In its report, TRM attributed the KelpDAO breach to an operation known as TraderTraitor. The firm reported that attackers exploited a single-verifier design in a LayerZero bridge by compromising RPC infrastructure and manipulating cross-chain validation. The attackers forced verification to fail over to compromised nodes and drained about 116,500 rsETH. After partial freezes were applied on Arbitrum, the funds moved through cross-chain infrastructure including THORChain, with subsequent swaps into Bitcoin handled mainly by intermediaries in China, the report notes.

TRM’s analysis traced the Drift attack to a separate North Korea-linked subgroup. Investigators documented months of in-person meetings between North Korean proxies and Drift personnel and preparatory activity beginning as early as March 11. The attackers established durable nonce accounts on Solana and induced members of Drift’s Security Council multisig to pre-authorize transactions. Days after the protocol migrated to a new 2-of-5 multisig configuration with no timelock, the intruders executed 31 pre-signed withdrawals on April 1 in a concentrated run lasting roughly 12 minutes. Those assets were bridged to Ethereum and have remained largely inactive since.

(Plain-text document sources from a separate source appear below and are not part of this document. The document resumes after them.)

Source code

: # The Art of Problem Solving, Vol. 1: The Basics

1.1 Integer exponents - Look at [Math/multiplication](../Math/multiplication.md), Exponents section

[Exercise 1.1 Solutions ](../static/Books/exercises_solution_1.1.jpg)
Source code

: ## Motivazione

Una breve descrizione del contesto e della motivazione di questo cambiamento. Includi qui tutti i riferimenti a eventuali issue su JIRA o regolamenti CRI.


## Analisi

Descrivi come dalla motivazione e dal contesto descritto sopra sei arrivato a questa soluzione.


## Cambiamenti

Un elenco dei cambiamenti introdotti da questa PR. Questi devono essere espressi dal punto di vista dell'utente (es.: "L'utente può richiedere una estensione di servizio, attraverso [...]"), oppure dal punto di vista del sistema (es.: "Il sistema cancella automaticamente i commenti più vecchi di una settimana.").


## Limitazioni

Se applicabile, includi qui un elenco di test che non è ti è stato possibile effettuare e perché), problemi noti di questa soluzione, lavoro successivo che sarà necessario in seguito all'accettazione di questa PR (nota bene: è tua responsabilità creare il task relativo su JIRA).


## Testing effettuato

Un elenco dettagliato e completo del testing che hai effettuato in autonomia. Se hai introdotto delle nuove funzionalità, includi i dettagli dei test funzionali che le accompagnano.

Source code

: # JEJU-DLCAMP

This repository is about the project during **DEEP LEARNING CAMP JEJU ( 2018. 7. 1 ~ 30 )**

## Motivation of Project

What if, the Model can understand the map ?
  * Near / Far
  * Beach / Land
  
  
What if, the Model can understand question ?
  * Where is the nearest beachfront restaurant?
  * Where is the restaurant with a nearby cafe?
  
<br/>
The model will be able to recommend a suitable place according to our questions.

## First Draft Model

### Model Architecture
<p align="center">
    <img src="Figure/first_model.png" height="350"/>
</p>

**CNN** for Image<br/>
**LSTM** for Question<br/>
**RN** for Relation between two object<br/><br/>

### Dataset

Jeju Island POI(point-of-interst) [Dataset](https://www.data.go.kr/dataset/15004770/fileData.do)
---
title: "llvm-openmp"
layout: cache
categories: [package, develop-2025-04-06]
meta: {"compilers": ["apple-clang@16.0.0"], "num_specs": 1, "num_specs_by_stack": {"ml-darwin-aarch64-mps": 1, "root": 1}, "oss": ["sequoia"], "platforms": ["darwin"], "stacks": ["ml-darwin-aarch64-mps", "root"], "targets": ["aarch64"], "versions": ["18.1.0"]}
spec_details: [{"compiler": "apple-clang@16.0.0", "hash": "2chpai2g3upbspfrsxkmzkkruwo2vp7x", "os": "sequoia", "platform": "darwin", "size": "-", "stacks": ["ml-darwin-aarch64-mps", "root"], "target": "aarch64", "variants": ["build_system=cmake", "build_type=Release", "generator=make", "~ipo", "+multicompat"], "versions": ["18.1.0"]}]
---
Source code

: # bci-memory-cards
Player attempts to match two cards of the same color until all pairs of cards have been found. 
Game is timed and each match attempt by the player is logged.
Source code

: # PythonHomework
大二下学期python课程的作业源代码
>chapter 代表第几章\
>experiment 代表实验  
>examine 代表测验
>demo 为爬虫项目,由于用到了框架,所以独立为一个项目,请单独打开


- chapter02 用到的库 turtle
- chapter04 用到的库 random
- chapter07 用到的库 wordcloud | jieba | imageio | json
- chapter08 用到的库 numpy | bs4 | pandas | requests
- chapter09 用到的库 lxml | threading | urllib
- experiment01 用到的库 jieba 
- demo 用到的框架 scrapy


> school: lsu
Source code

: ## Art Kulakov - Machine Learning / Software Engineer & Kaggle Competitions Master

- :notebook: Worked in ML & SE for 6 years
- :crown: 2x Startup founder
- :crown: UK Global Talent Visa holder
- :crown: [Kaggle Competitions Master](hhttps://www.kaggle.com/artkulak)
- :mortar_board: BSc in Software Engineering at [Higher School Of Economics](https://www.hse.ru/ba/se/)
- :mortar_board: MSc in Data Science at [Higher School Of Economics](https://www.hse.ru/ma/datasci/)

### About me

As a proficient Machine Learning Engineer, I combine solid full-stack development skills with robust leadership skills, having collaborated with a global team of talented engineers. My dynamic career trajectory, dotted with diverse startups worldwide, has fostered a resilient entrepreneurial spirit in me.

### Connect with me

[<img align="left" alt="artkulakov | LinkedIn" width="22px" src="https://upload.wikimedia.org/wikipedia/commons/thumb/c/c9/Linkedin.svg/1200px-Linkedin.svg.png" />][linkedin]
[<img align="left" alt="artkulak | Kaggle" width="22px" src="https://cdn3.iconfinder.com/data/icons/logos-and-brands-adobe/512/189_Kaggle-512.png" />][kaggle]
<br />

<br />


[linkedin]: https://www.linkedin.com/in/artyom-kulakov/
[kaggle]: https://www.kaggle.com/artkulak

The report shows a rising share of global crypto theft attributed to North Korea-linked groups. TRM’s timeline places that share below 10% in 2020–21, then at 22% in 2022, 37% in 2023, 39% in 2024 and 64% in 2025. Cumulative attributed theft since 2017 exceeds $6 billion. TRM identified a $1.46 billion breach of the Bybit exchange in 2025 as a turning point after which elite groups focused on fewer, higher-value attacks against bridges, multisignature governance setups and cross-chain validation systems.
The report describes different laundering patterns across the two groups. One group tied to the Drift incident bridged funds to Ethereum and left them largely dormant, a pattern the analysis says may indicate plans for staged cashouts over months or years. The TraderTraitor-linked actors associated with KelpDAO moved funds more rapidly through cross-chain swaps into Bitcoin, relying on third-party intermediaries for parts of the laundering process.
TRM outlined several monitoring and compliance priorities for industry participants, including tracking THORChain-linked flows from compromised bridge environments, implementing multi-hop tracing across bridge infrastructure, and screening Solana governance deposit paths that use durable nonce transactions. The firm also cited Beacon Network participation across exchanges and decentralized finance protocols as a way to accelerate cross-platform alerts once addresses tied to North Korea-linked operations are identified.
Attribution for the Drift subgroup remains under investigation, and technical forensics in the report detail the methods used in both April attacks and the subsequent cross-chain movement of funds.